[Stored data]
-.-.-
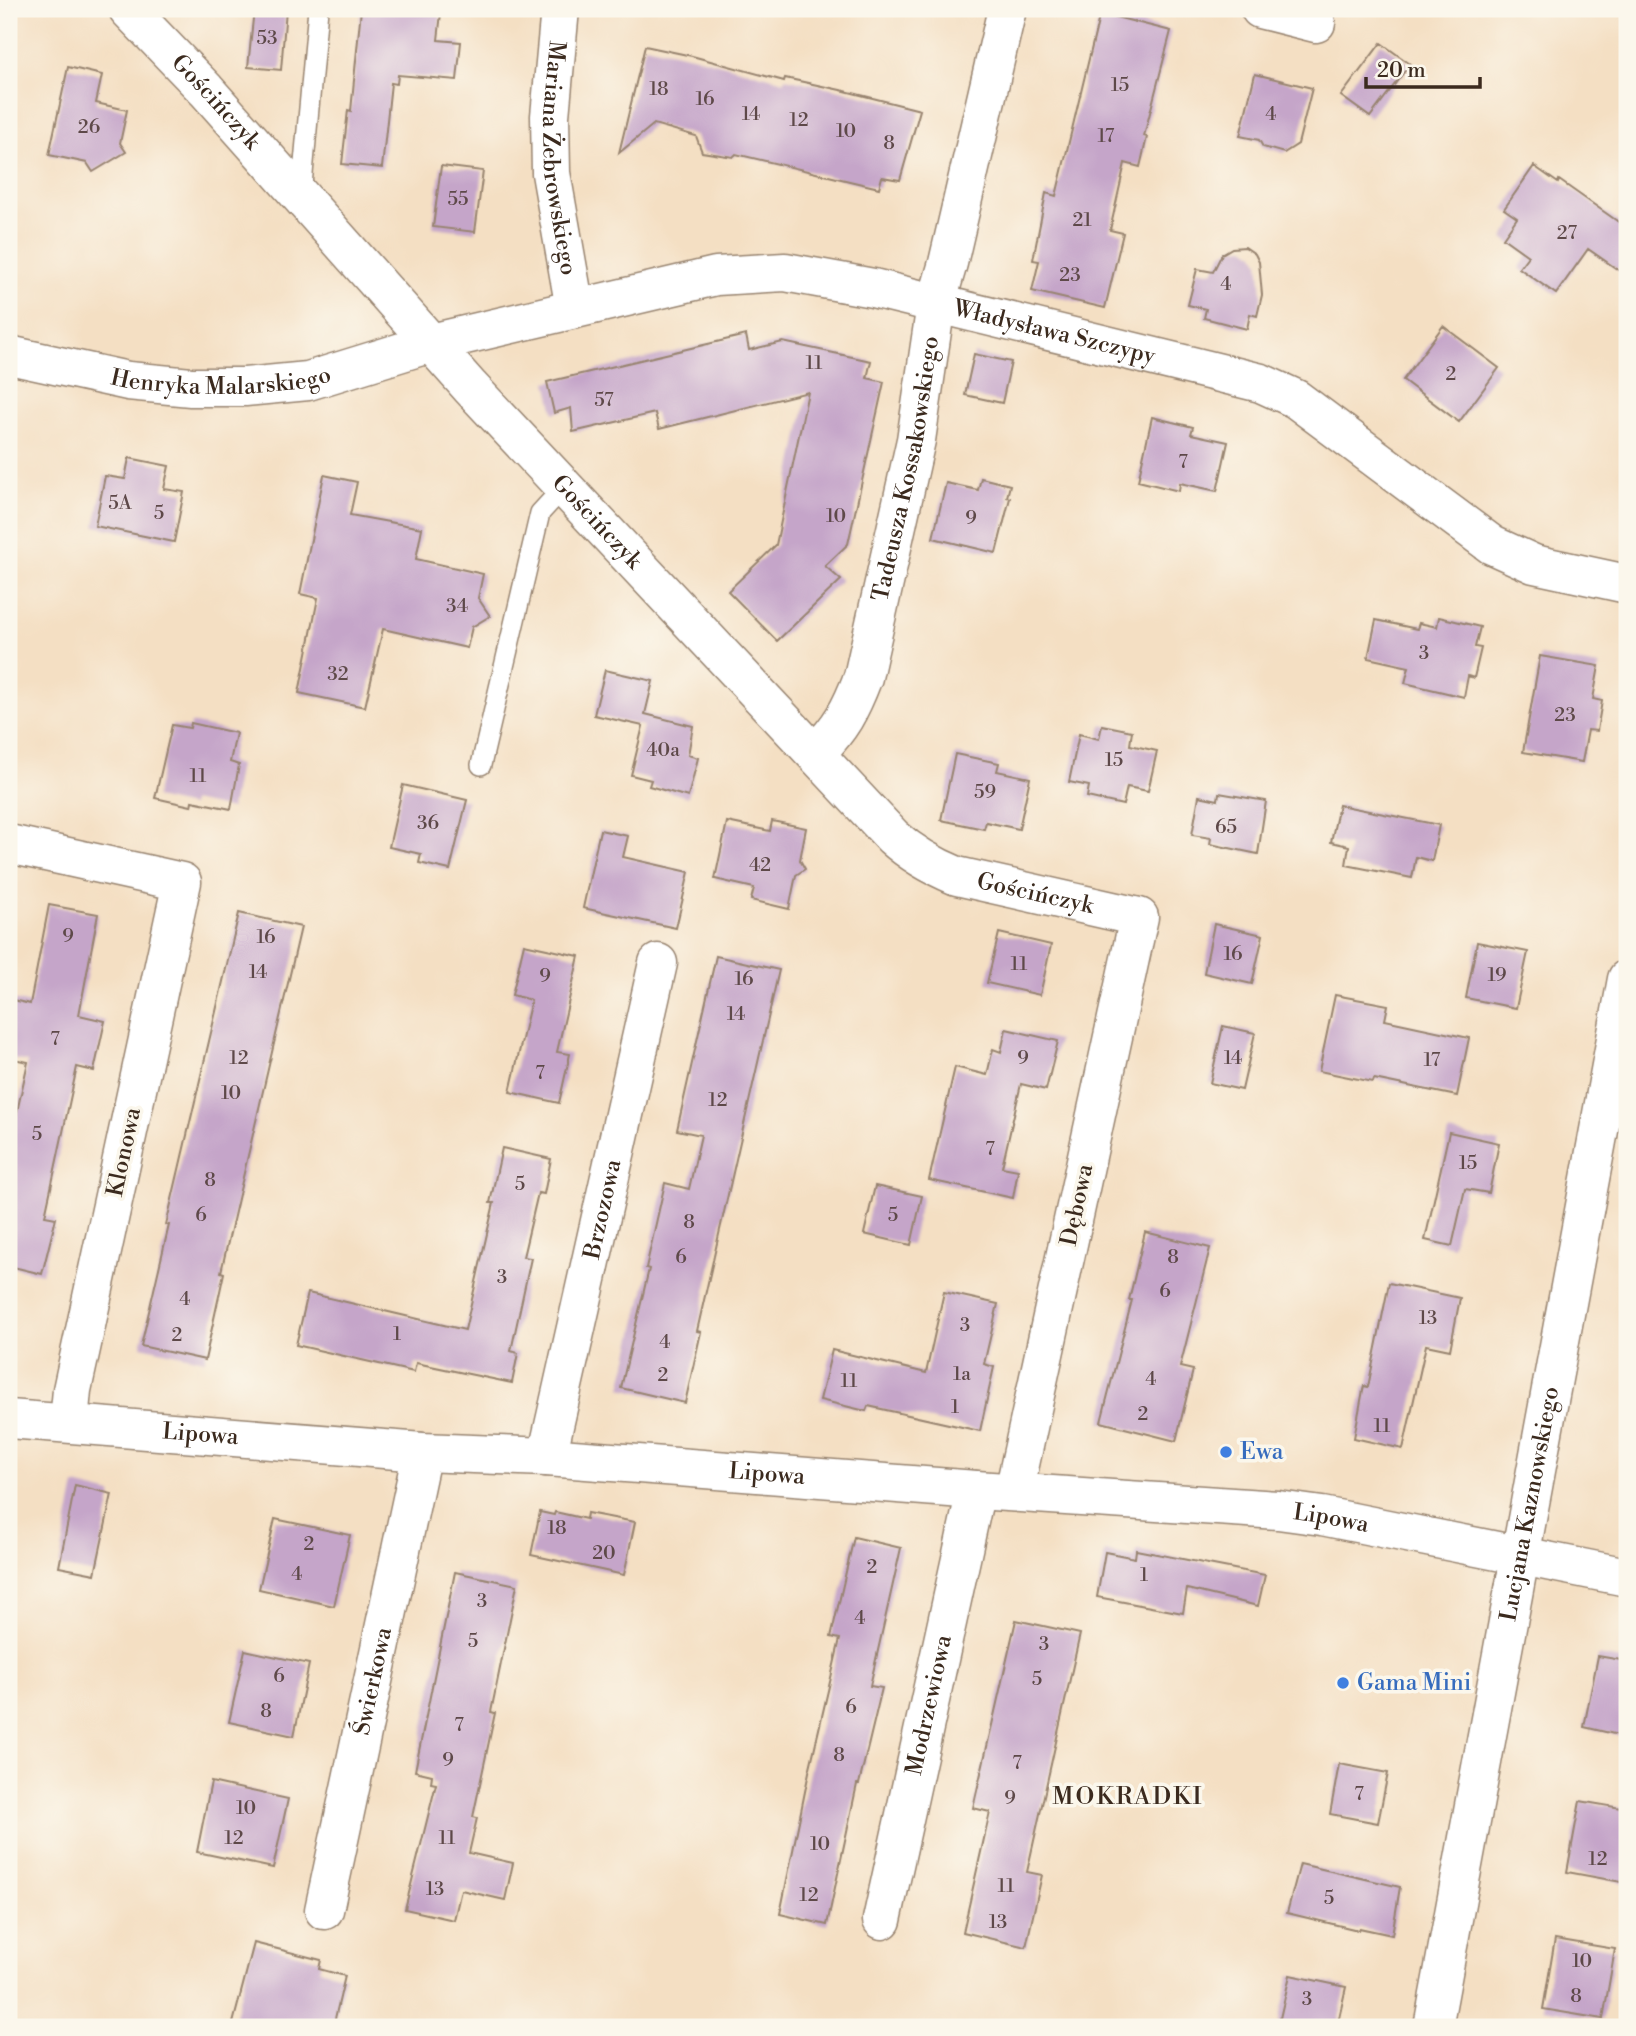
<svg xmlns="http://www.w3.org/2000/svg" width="1636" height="2036" viewBox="0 0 1636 2036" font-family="'Libre Bodoni',serif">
	<rect width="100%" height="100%" fill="#fbf7ec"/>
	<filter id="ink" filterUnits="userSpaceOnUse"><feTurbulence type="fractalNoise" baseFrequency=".0143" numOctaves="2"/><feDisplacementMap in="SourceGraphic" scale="14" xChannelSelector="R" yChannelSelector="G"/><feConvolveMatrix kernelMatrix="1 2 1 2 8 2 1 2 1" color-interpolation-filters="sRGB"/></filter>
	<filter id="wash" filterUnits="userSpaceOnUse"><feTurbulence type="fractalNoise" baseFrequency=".00686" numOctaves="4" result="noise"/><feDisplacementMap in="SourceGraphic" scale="28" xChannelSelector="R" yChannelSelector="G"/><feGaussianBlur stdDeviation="1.57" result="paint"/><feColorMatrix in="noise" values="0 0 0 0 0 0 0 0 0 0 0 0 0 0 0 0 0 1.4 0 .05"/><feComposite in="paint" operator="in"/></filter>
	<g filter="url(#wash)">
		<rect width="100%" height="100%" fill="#f4dfc3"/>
		<g id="blocks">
			<path fill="#c5a5c9" d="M 254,9 L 286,9 L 281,70 L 248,67 Z
				M 361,9 L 441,13 L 438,40 L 461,42 L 457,80 L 398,75 L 397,84 L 391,83 L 382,168 L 342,164 L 348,110 L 351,111 Z
				M 1100,13 L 1171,31 L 1144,136 L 1147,137 L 1140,167 L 1125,163 L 1110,230 L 1123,233 L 1105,308 L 1032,291 L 1039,261 L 1033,260 L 1046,193 L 1056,196 Z
				M 1381,43 L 1410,64 L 1370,117 L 1341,96 Z
				M 645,46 L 692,56 L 784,81 L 785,78 L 845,91 L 920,110 L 900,180 L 882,177 L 879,188 L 736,154 L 733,157 L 702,152 L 696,136 L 654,124 L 619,153 Z
				M 68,67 L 102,75 L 96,103 L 127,110 L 120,143 L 126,152 L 93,172 L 87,163 L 49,155 Z
				M 1255,74 L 1312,88 L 1298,144 L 1284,153 L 1263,147 L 1259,140 L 1240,136 Z
				M 441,166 L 483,171 L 475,232 L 433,227 Z
				M 1534,166 L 1558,183 L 1559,180 L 1627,228 L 1627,276 L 1588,249 L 1556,294 L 1519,268 L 1528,256 L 1503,238 L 1517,218 L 1504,209 Z
				M 1245,247 L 1255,254 L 1259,262 L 1262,295 L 1257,316 L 1250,314 L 1247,329 L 1204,318 L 1206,309 L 1188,305 L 1197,269 L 1213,272 L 1222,254 L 1232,248 Z
				M 1443,326 L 1499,368 L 1459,422 L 1403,380 Z
				M 746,335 L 749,350 L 783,342 L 871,361 L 867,378 L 884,382 L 848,544 L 825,566 L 841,580 L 777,641 L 728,591 L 776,545 L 808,392 L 659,429 L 655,413 L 573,432 L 571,408 L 554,413 L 547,382 Z
				M 974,354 L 1011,362 L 1002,403 L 965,395 Z
				M 1152,417 L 1193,427 L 1191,434 L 1228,442 L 1217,491 L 1180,483 L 1179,491 L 1138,481 Z
				M 129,458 L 169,466 L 164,489 L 184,492 L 174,542 L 95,526 L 105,476 L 125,479 Z
				M 324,475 L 357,482 L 350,515 L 422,528 L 416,559 L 483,574 L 478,598 L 490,616 L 472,627 L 467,648 L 383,629 L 365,707 L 299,693 L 318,598 L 300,594 Z
				M 981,478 L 1010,485 L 1007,497 L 1010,498 L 996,553 L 933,538 L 946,483 L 978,490 Z
				M 1439,617 L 1480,627 L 1475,647 L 1481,648 L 1474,678 L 1468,676 L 1464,697 L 1405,683 L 1409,667 L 1368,658 L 1376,620 L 1417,629 L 1419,623 L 1437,627 Z
				M 1540,656 L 1599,666 L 1593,699 L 1602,701 L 1597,731 L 1588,730 L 1582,762 L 1523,752 Z
				M 605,670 L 653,681 L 645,714 L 693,726 L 688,755 L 698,758 L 688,797 L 649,786 L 651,780 L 631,775 L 643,726 L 594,715 Z
				M 191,723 L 236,733 L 230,762 L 239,765 L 231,809 L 192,801 L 191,806 L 155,798 L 172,725 L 190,728 Z
				M 1102,725 L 1132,731 L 1130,745 L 1157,751 L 1148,791 L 1127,787 L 1123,805 L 1087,797 L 1089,786 L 1069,782 L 1079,734 L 1099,739 Z
				M 955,754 L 999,763 L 997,771 L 1030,778 L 1019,829 L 986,822 L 984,829 L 941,820 Z
				M 403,785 L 467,800 L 450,870 L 419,863 L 421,854 L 389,847 Z
				M 1219,793 L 1266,801 L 1258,854 L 1210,844 L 1211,838 L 1192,835 L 1199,796 L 1218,800 Z
				M 1339,805 L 1439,825 L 1432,861 L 1416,857 L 1412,878 L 1346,865 L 1349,846 L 1331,842 Z
				M 772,821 L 806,828 L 800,860 L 805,869 L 796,875 L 789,909 L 751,900 L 754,888 L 715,879 L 727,822 L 770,831 Z
				M 600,830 L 628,836 L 623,857 L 689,872 L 676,928 L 583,908 Z
				M 49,905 L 98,914 L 79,1015 L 105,1021 L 94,1071 L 77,1067 L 45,1216 L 56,1218 L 42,1274 L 9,1266 L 9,1148 L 28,1062 L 9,1058 L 9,999 L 30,1004 Z
				M 239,913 L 301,927 L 221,1272 L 224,1273 L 205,1360 L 141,1346 L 169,1225 L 166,1225 Z
				M 1214,924 L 1263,935 L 1252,984 L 1204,973 Z
				M 999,933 L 1051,945 L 1040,995 L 987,983 Z
				M 1477,942 L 1528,952 L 1516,1008 L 1466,998 Z
				M 524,944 L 579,956 L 557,1052 L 570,1054 L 559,1103 L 510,1092 L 531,1000 L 512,995 Z
				M 716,956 L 779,970 L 697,1331 L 701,1332 L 685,1403 L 621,1388 L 649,1269 L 646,1268 L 665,1183 L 689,1189 L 701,1135 L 677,1130 Z
				M 1335,995 L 1388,1005 L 1385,1020 L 1469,1038 L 1457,1096 L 1374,1079 L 1373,1082 L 1319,1071 Z
				M 1223,1026 L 1255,1033 L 1242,1090 L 1210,1083 Z
				M 1006,1029 L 1058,1041 L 1046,1090 L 1021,1084 L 1002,1167 L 1018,1170 L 1013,1198 L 929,1180 L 955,1067 L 987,1075 L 993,1049 L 1001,1052 Z
				M 1449,1132 L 1499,1143 L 1489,1193 L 1465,1189 L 1452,1246 L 1425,1240 Z
				M 502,1148 L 551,1159 L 544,1194 L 538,1193 L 523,1257 L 531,1258 L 511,1351 L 518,1353 L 512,1383 L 416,1363 L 414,1372 L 296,1345 L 308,1293 L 465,1330 L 494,1203 L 490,1203 Z
				M 875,1186 L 922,1196 L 911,1245 L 864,1234 Z
				M 1145,1232 L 1210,1248 L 1180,1367 L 1193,1370 L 1176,1441 L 1101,1422 L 1132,1300 L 1129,1300 Z
				M 1389,1283 L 1460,1298 L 1450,1350 L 1426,1345 L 1403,1449 L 1354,1438 L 1363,1390 L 1364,1386 L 1368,1387 Z
				M 944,1292 L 998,1304 L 984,1364 L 994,1367 L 980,1431 L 868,1406 L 866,1411 L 820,1400 L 832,1350 L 926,1373 Z
				M 75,1485 L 112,1494 L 95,1574 L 59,1567 Z
				M 540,1512 L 554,1515 L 555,1512 L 586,1519 L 587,1513 L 635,1522 L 624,1575 L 531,1555 Z
				M 275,1519 L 350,1535 L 334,1606 L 259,1589 Z
				M 854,1537 L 901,1548 L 870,1686 L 882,1688 L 859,1784 L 857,1784 L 827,1925 L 780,1914 L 809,1772 L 840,1639 L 831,1637 Z
				M 1136,1550 L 1265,1575 L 1258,1606 L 1187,1589 L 1183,1613 L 1097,1597 L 1105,1552 L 1135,1558 Z
				M 455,1572 L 517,1585 L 491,1712 L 495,1713 L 473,1817 L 477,1818 L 469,1853 L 513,1863 L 505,1900 L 461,1890 L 454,1920 L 405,1909 L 436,1784 L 431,1783 L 432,1775 L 415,1771 Z
				M 1016,1620 L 1080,1634 L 1027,1872 L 1042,1875 L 1026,1947 L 963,1932 L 990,1812 L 973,1808 Z
				M 245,1650 L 309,1664 L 294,1736 L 229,1722 Z
				M 1598,1656 L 1627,1661 L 1627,1737 L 1584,1727 Z
				M 1339,1764 L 1388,1773 L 1378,1823 L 1330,1814 Z
				M 211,1782 L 288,1799 L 273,1868 L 197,1852 Z
				M 1580,1801 L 1627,1809 L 1627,1883 L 1567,1872 Z
				M 1300,1864 L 1400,1887 L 1392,1935 L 1359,1928 L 1358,1930 L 1287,1913 Z
				M 1555,1939 L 1615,1949 L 1603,2019 L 1543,2009 Z
				M 254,1943 L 321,1960 L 319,1969 L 345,1976 L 333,2027 L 232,2027 Z
				M 1290,1975 L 1346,1987 L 1337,2027 L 1278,2027 Z"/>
		</g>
	</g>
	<g filter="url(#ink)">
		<use href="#blocks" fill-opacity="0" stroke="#988470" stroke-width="2"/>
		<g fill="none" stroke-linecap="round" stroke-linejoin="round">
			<defs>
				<path id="service" d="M 301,196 L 318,9
					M 481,765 L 540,513 L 564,487"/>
				<g id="minor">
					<path id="s1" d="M 128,9 L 206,90 L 470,387 L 893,837 C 913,855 933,866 957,876 L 1139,917 L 1014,1492"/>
					<path id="s2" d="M 560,9 L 550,116 L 551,173 L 575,309"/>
					<path d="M 1260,9 L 1316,23"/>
					<path id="s3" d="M 9,355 L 128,381 L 191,387 L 245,387 L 308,381 L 431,343 L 716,276 L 785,272 L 873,288 L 1261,383 L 1296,399 L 1492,545 L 1534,564 L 1627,584"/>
					<path id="s4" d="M 816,753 C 841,727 850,711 863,677 L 916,440 L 936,304 L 948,263 L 1007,9"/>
					<path d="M 9,844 L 182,882 L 72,1390 L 69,1422"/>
					<path id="s5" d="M 9,1419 L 422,1452 L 547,1457 L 976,1490 L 1278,1510 L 1322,1516 L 1627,1577"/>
					<path id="s6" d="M 547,1457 L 658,963"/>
					<path id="s7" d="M 324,1910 L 422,1452"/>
					<path id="s8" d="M 882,1920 L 976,1490"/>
				</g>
				<g id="tertiary">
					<path id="s9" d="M 1433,2027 L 1627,979"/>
				</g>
			</defs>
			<use href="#service" stroke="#988470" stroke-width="22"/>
			<use href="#minor" stroke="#988470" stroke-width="41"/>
			<use href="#tertiary" stroke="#988470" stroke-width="41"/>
			<use href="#service" stroke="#fff" stroke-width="19"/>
			<use href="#minor" stroke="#fff" stroke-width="38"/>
			<use href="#tertiary" stroke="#fff" stroke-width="38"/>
		</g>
	</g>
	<g fill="#3f7fe0" stroke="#fbf7ec" stroke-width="2.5">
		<circle cx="1226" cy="1452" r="7"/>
		<circle cx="1343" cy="1683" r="7"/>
	</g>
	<g text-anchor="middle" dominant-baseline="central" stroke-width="7" stroke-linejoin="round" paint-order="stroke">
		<g font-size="19" fill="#5e4949">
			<text x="267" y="38">53</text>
			<text x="1120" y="85">15</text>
			<text x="659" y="89">18</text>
			<text x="705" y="99">16</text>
			<text x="751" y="114">14</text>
			<text x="1271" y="114">4</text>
			<text x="799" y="120">12</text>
			<text x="89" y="127">26</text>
			<text x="846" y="131">10</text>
			<text x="1106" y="136">17</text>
			<text x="889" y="143">8</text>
			<text x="458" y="199">55</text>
			<text x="1082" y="220">21</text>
			<text x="1567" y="233">27</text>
			<text x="1070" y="275">23</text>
			<text x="1226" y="284">4</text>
			<text x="814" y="363">11</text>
			<text x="1451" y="374">2</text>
			<text x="604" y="400">57</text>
			<text x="1183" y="462">7</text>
			<text x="120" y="503">5A</text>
			<text x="159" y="513">5</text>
			<text x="836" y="516">10</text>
			<text x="971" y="518">9</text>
			<text x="457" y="606">34</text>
			<text x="1424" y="653">3</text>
			<text x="338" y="674">32</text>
			<text x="1565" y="715">23</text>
			<text x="663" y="750">40a</text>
			<text x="1114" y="760">15</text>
			<text x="198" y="776">11</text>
			<text x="985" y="792">59</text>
			<text x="428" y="823">36</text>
			<text x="1226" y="827">65</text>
			<text x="760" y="865">42</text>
			<text x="68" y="936">9</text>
			<text x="266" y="937">16</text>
			<text x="1233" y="954">16</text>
			<text x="1019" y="964">11</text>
			<text x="258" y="972">14</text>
			<text x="1497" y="975">19</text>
			<text x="545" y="976">9</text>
			<text x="744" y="979">16</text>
			<text x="736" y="1014">14</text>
			<text x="55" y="1039">7</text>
			<text x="239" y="1058">12</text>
			<text x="1023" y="1058">9</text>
			<text x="1233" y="1058">14</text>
			<text x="1432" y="1060">17</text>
			<text x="540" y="1073">7</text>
			<text x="231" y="1093">10</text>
			<text x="718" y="1100">12</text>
			<text x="37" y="1134">5</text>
			<text x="990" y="1149">7</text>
			<text x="1468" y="1163">15</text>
			<text x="210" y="1180">8</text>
			<text x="520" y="1184">5</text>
			<text x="201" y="1215">6</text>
			<text x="893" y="1215">5</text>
			<text x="689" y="1222">8</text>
			<text x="681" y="1257">6</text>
			<text x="1173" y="1257">8</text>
			<text x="502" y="1277">3</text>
			<text x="1165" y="1291">6</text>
			<text x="185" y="1299">4</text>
			<text x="1428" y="1318">13</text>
			<text x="965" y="1325">3</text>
			<text x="397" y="1334">1</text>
			<text x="177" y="1335">2</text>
			<text x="665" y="1342">4</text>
			<text x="962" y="1374">1a</text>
			<text x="663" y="1375">2</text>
			<text x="1151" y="1379">4</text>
			<text x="849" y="1381">11</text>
			<text x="955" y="1407">1</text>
			<text x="1143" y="1414">2</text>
			<text x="1382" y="1426">11</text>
			<text x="557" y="1528">18</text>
			<text x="309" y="1544">2</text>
			<text x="604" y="1553">20</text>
			<text x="872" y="1567">2</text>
			<text x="297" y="1574">4</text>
			<text x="1144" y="1575">1</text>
			<text x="482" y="1601">3</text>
			<text x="860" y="1618">4</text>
			<text x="473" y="1641">5</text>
			<text x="1044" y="1644">3</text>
			<text x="279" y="1676">6</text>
			<text x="1037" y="1679">5</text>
			<text x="851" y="1707">6</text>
			<text x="266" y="1711">8</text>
			<text x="459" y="1725">7</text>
			<text x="839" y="1755">8</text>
			<text x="448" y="1760">9</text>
			<text x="1017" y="1763">7</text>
			<text x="1359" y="1794">7</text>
			<text x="1010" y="1798">9</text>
			<text x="246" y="1808">10</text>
			<text x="234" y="1838">12</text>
			<text x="447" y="1838">11</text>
			<text x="820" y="1844">10</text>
			<text x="1598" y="1859">12</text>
			<text x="1006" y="1886">11</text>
			<text x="435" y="1889">13</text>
			<text x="809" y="1895">12</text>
			<text x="1329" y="1898">5</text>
			<text x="998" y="1922">13</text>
			<text x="1582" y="1961">10</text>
			<text x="1576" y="1996">8</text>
			<text x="1307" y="1999">3</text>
		</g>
		<g font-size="23" fill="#3b2a1e" stroke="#fbf7ec">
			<text stroke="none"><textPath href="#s1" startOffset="128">Gościńczyk</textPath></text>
			<text stroke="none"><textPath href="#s2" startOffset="150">Mariana Żebrowskiego</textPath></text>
			<text stroke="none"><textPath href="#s3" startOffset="1069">Władysława Szczypy</textPath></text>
			<text stroke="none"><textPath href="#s3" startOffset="215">Henryka Malarskiego</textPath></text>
			<text stroke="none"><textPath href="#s4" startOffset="303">Tadeusza Kossakowskiego</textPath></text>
			<text stroke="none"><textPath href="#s1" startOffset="695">Gościńczyk</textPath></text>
			<text stroke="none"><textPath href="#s1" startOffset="1283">Gościńczyk</textPath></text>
			<text transform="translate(124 1152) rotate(-78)">Klonowa</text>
			<text transform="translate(1077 1205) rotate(-78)">Dębowa</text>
			<text stroke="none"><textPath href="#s6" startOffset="254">Brzozowa</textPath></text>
			<text stroke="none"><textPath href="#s5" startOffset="192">Lipowa</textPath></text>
			<text stroke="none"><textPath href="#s5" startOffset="760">Lipowa</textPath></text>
			<text stroke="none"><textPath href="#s9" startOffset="532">Lucjana Kaznowskiego</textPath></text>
			<text stroke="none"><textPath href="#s5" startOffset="1326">Lipowa</textPath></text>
			<text stroke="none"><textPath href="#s7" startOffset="234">Świerkowa</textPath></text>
			<text stroke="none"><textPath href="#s8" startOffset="220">Modrzewiowa</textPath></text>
		</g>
		<g font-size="23" fill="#366cbe" stroke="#fbf7ec" text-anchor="start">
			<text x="1240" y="1452">Ewa</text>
			<text x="1357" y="1683">Gama Mini</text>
		</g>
		<g font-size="24" letter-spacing="2" fill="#3b2a1e" stroke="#fbf7ec">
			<text x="1128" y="1797">MOKRADKI</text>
		</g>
	</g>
	<rect width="1636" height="2036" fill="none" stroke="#fbf7ec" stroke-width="35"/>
	<path d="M1366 77v10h114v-10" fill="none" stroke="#3b2a1e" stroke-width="3.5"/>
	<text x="1377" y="77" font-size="21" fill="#3b2a1e" stroke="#fbf7ec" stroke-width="5" paint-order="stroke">20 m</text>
</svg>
-.-.-
### WHAT YOU HAVE TO DO
Copy out each line of the entries above that holds "fractalNoise".

### RESULT BELOW
	<filter id="ink" filterUnits="userSpaceOnUse"><feTurbulence type="fractalNoise" baseFrequency=".0143" numOctaves="2"/><feDisplacementMap in="SourceGraphic" scale="14" xChannelSelector="R" yChannelSelector="G"/><feConvolveMatrix kernelMatrix="1 2 1 2 8 2 1 2 1" color-interpolation-filters="sRGB"/></filter>
	<filter id="wash" filterUnits="userSpaceOnUse"><feTurbulence type="fractalNoise" baseFrequency=".00686" numOctaves="4" result="noise"/><feDisplacementMap in="SourceGraphic" scale="28" xChannelSelector="R" yChannelSelector="G"/><feGaussianBlur stdDeviation="1.57" result="paint"/><feColorMatrix in="noise" values="0 0 0 0 0 0 0 0 0 0 0 0 0 0 0 0 0 1.4 0 .05"/><feComposite in="paint" operator="in"/></filter>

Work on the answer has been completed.